2024年本屋大賞第5位、田崎礼さん著の壮大なファンタジー小説です。著者の田崎礼さんは2006年、『煌夜祭』で第2回C・NOVELS大賞を受賞しデビュー。著書に「〈本の姫〉は謳う」、「血と霧」シリーズなどがあります。またレーエンデ国物語 は全5巻で、2巻は『月と太陽』、3巻は『喝采か沈黙か』。さらに4巻『夜明け前』が先日発売され、最終巻『海へ』と続くとのことです。
あらすじ
異なる世界、西ディコンセ大陸の聖イジョルニ帝国。母を失った領主の娘・ユリアは、結婚と淑やかさのみを求める親族から逃げ出すように冒険の旅に出る。呪われた地・レーエンデで出会ったのは、琥珀の瞳を持つ寡黙な射手・トリスタン。
空を舞う泡虫、琥珀色に天へ伸びる古代樹、湖に建つ孤島城。ユリアはレーエンデに魅了され、森の民と暮らし始める。はじめての友達をつくり、はじめて仕事をし、はじめての恋を経て、親族の駒でしかなかった少女は、やがて帰るべき場所を得た。時を同じくして、建国の始祖の予言書が争乱を引き起こす。レーエンデを守るため、ユリアは帝国の存立を揺るがす戦いの渦中へと足を踏み入れる。
読書感想(多少ネタバレあり)
異世界の話ですので、その世界観に没入するには多少時間がかかりますが、文化的なものや建造物、戦いの武器は中世ヨーロッパのような雰囲気を醸し出していますので、そのあたりを想像すれば、それほどかけ離れたものにはならないと思います。
もっとも、そういった文明とは少し離れた、外地と隔てられたところにある神秘の森のような場所がレーエンデですので、原生林や大樹、空気のある海中が生活空間であるようなイメージで、こちらは幻想的なジャングルみたいな感じでしょうか。
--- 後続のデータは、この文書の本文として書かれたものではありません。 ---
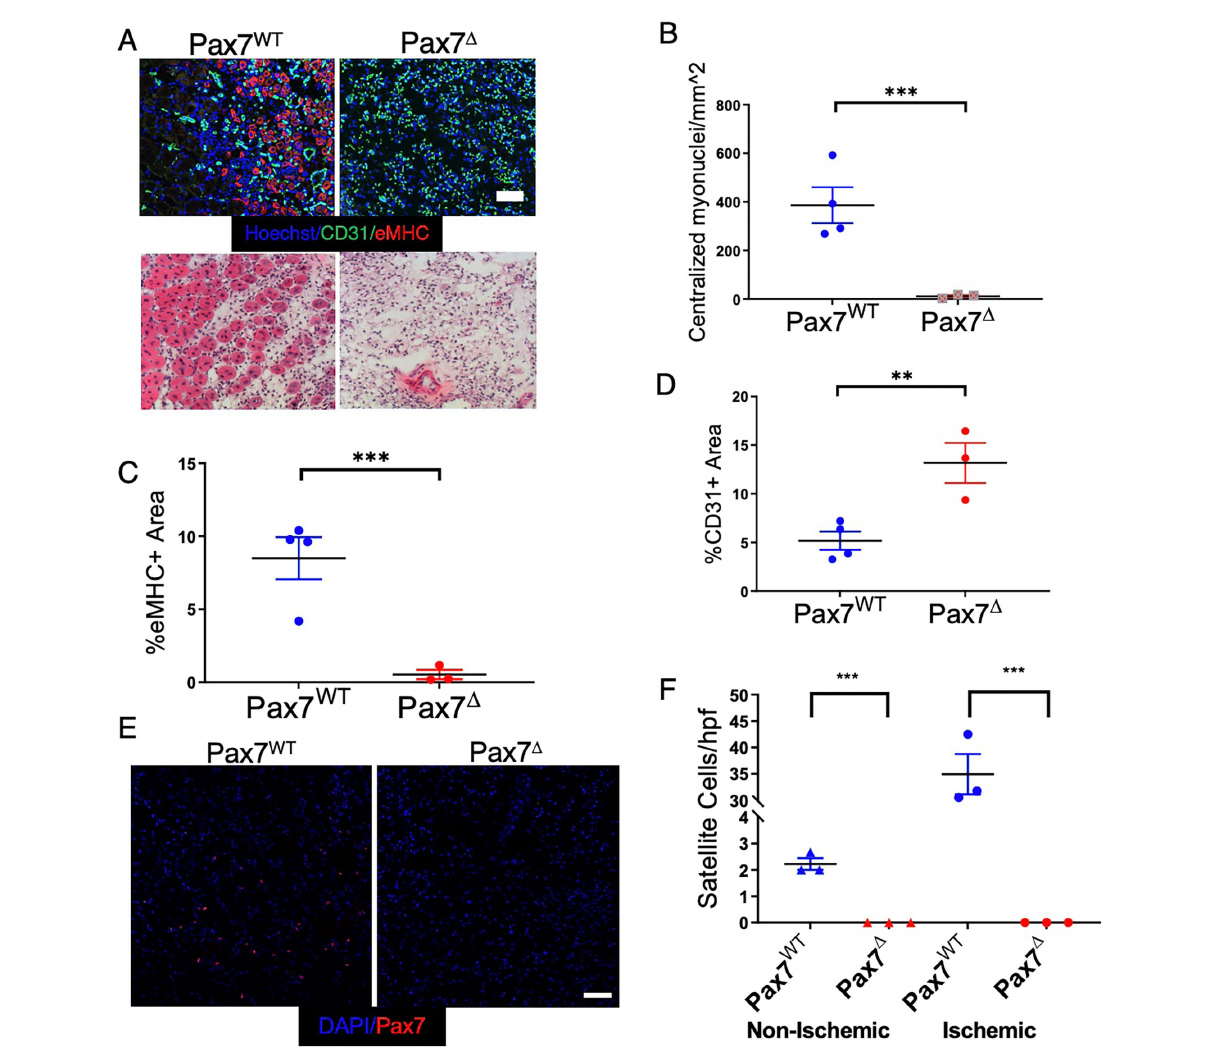
FIGURE 2 Ablation of Pax7 + MPCs in mice results in a complete lack of a muscle regenerative response 1 week after HLI. (A) Muscle regeneration was examined by staining for embryonic myosin heavy chain (eMHC, red) and endothelial cells (CD31, green), top , and for centralized myonuclei by H&E, bottom . (B–D) Quantification of centralized myonuclei (B) and eMHC (C) demonstrates a complete lack of regenerative response to ischemia. Quantification of CD31 area (D) demonstrates an increase in endothelial area relative to muscle area in Pax7 Δ mice ( n = 3–4 per group). (E,F) 1 week after HLI surgery, there was a significant increase in the number of Pax7 + cells per high power field in the ischemic TA of Pax7 WT mice but not in muscle of Pax7 Δ mice. Compared to resting muscle, there was a 10-15-fold increase in the number of Pax7 + cells in injured Pax7 WT muscle, consistent with activation of satellite cells following injury ( n = 3 per group). Scale bar = 100 μ m. All data shown are means +/ − SEM. ** p < 0.01; *** p < 0.001, by 2-sided t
この地にだけ存在する不治の病『銀呪病』や、その疾病を呼び込む要因である幻の海や時化など、独特なものがあって、そのことがレーエンデの神秘性に拍車をかけています。
物語は、主人公ユリアがこのレーエンデに移り住むところから始まります。このユリアの生い立ちが某国の姫であれば話しがわかりやすいのですが、州首長の弟にして騎士団の団長、英雄と崇められている男の娘という立ち位置ですので、その分役割や制約が微妙なものになっています。
個人的にはユリアと聞くと、漫画やアニメの「北斗の拳」を思い出してしまい、その女性も薄幸で数奇な運命を背負っていた女性ですので、名前のイメージを払拭するのは結構大変です。
また、国や州の中での覇権争いや、レーエンデの中でも種族の違いなどがあるので、細かく分類して覚えようとすると結構大変です。根幹はユリアとその父、英雄ヘクトル、そしてその英雄に生命を助けられ、レーエンデの案内役を務めることになった元傭兵にして弓の名手トリスタンの3人を主体に話しが進みますので、そこさえ把握しておけば、むしろ世界観にのめりこむのは早いのではないかと思います。
続編を読んでいないのであくまで本書に限ってのことですが、英雄である父ヘクトルがまさに英雄に相応しい活躍をし、また尊敬に値する人格者であること、それを命の恩人と慕うトリスタンの行動もまた誇り高く、男気に溢れているので、気持ちよく読み進めることが出来ます。また、多少の既視感はあるものの、思うように進まない恋愛模様だったり、出来の悪い身内や適度に配置された敵役の挿入の仕方なども巧妙で、フィクションでありながら、現実世界のような歯痒さだったり、不安や緊張だったりを共感出来ます。
読後感が良いのは、この世界の輪郭がはっきりしているからでしょう。また登場人物の多くの行動が決して突飛ではなく、自己犠牲的で、また深謀遠慮であることも上げられるでしょう。
ただちょっと難解だったのが、レーエンデとの交易路を作る際に重要な要衝となる竜の首という場所が出てくるのですが、ここの描写が文字だけだとどういう構造なのかが分かりにくい。ここは単に交易路としてではなく、ストーリー終盤の重要な仕掛けが設置された場所ともなりますので、どういう構造なのかがわからないとその状況がイメージしにくくなってしまいます。実はわたしはその装置がどういう仕組なのか、結局理解出来ておりません。もし映像化するのであれば、是非見てみたいと思います。
一巻だけで500ページに迫ろうとする大作ですから、ボリューム的にはかなりあります。それでも一気読み出来るくらいに面白い展開ですから、本屋大賞第5位も納得の秀作だろうと思います。